Checked the status of cluster on all nodes
[root@rac1 ~]# crsctl check cluster -all
**************************************************************
rac1:
CRS-4535: Cannot communicate with Cluster Ready Services
CRS-4529: Cluster Synchronization Services is online
CRS-4534: Cannot communicate with Event Manager
**************************************************************
rac2:
CRS-4537: Cluster Ready Services is online
CRS-4529: Cluster Synchronization Services is online
CRS-4533: Event Manager is online
**************************************************************
[root@rac1 ~]# 
Found that it working on my other node

Tried looking at the status of ocr file from second node, which is health and that is good.
[root@rac2 ~]# ocrcheck
Status of Oracle Cluster Registry is as follows :
         Version                  :          3
         Total space (kbytes)     :     262120
         Used space (kbytes)      :       2900
         Available space (kbytes) :     259220
         ID                       :  488817485
         Device/File Name         :      +DATA
                                    Device/File integrity check succeeded
                                    Device/File not configured
                                    Device/File not configured
                                    Device/File not configured
                                    Device/File not configured
         Cluster registry integrity check succeeded
         Logical corruption check succeeded
[root@rac2 ~]#
Now the first thing I have done is gone under GRID_HOME
$ORACLE_HOME/log/rac1/cssd/ and tailed ocssd.log which gave me the clue why it is not starting.
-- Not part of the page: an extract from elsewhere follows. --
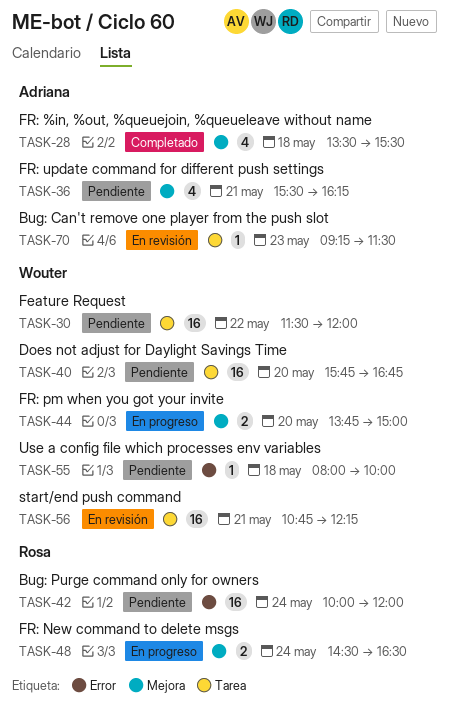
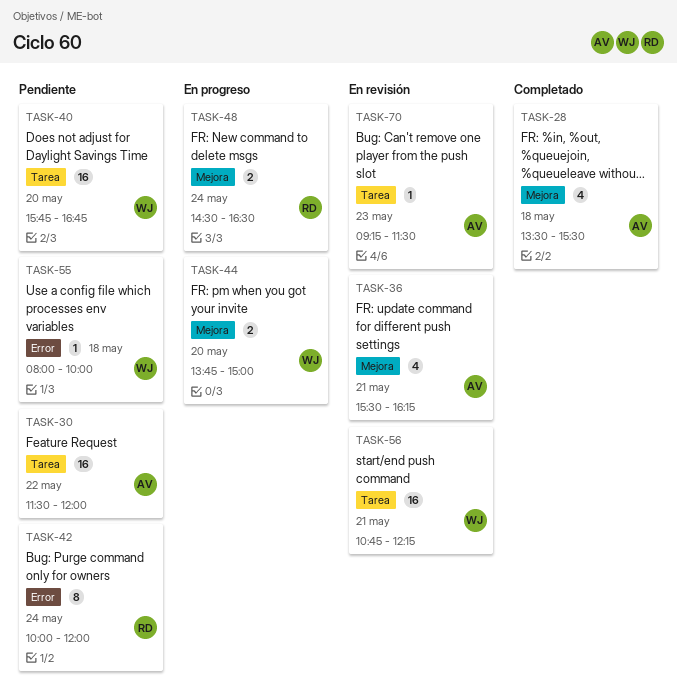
TASK-30, owner: Wouter -> Adriana
TASK-36, status: Pendiente -> En revisión
TASK-42, estimate: 16 -> 8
This was my disk was full with the logs
2014-02-18 10:50:25.020: [    CSSD][4090484480]clssnmSendingThread: sending status msg to all nodes
2014-02-18 10:50:25.020: [    CSSD][4090484480]clssnmSendingThread: sent 5 status msgs to all nodes
2014-02-18 10:50:25.624: [GIPCXCPT][286312192] gipcmodClsaAuthInit: failed on clsaauthstart ret clsaretOSD (8), endp 0x7f750819a940 [0000000000000cfb] { gipcEndpoint : localAddr 'clsc://(ADDRESS=(PROTOCOL=ipc)(KEY=OCSSD_LL_rac1_)(GIPCID=29c28405-72e1b71f-3076))', remoteAddr 'clsc://(ADDRESS=(PROTOCOL=ipc)(KEY=OCSSD_LL_rac1_)(GIPCID=72e1b71f-29c28405-3134))', numPend 5, numReady 1, numDone 0, numDead 3, numTransfer 0, objFlags 0x0, pidPeer 3134, flags 0x603710, usrFlags 0x14000 }
2014-02-18 10:50:25.624: [GIPCXCPT][286312192] gipcmodClsaAuthInit: slos op  :  mkdir
2014-02-18 10:50:25.624: [GIPCXCPT][286312192] gipcmodClsaAuthInit: slos dep :  No space left on device (28)
2014-02-18 10:50:25.624: [GIPCXCPT][286312192] gipcmodClsaAuthInit: slos loc :  authprep6
2014-02-18 10:50:25.624: [GIPCXCPT][286312192] gipcmodClsaAuthInit: slos info:  failed to make dir /u01/app/11.2.0/grid/auth/css/rac1/A2256404
2014-02-18 10:50:25.625: [GIPCXCPT][286312192] gipcmodMuxTransferAccept: internal accept request failed endp 0x7f75080099e0, child 0x7f750819a940, ret gipcretAuthFail (22)
2014-02-18 10:50:25.625: [ GIPCMUX][286312192] gipcmodMuxTransferAccept: EXCEPTION[ ret gipcretAuthFail (22) ]  error during accept on endp 0x7f75080099e0
After fixing the space issue the cluster was started.

2 comments:

Anonymous said...

How you have fix the issue.

Harvey said...

By creating some space the issue was fixed.